**WORK REQUEST**: Would you find each line in the entries below with the string "through" and copy it?

[Dataset entries]
□ □ □ □ □ □ □
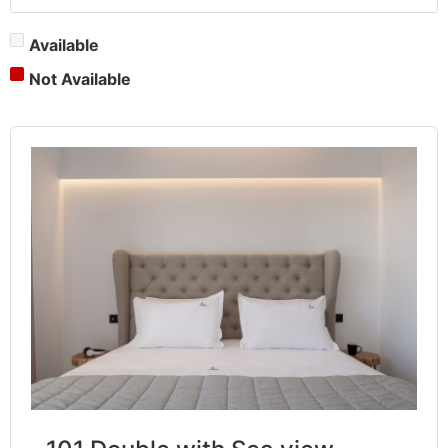
Available
Not Available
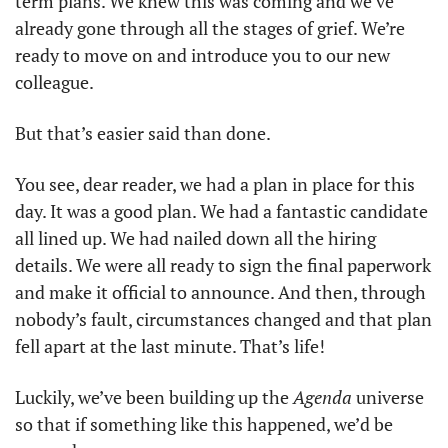
term plans. We knew this was coming and we’ve 
already gone through all the stages of grief. We’re 
ready to move on and introduce you to our new 
colleague. 
But that’s easier said than done. 
You see, dear reader, we had a plan in place for this 
day. It was a good plan. We had a fantastic candidate 
all lined up. We had nailed down all the hiring 
details. We were all ready to sign the final paperwork 
and make it official to announce. And then, through 
nobody’s fault, circumstances changed and that plan 
fell apart at the last minute. That’s life!
Luckily, we’ve been building up the 
Agenda 
universe 
so that if something like this happened, we’d be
□ □ □ □ □ □ □
**TASK SOLUTION**:
already gone through all the stages of grief. We’re 
and make it official to announce. And then, through 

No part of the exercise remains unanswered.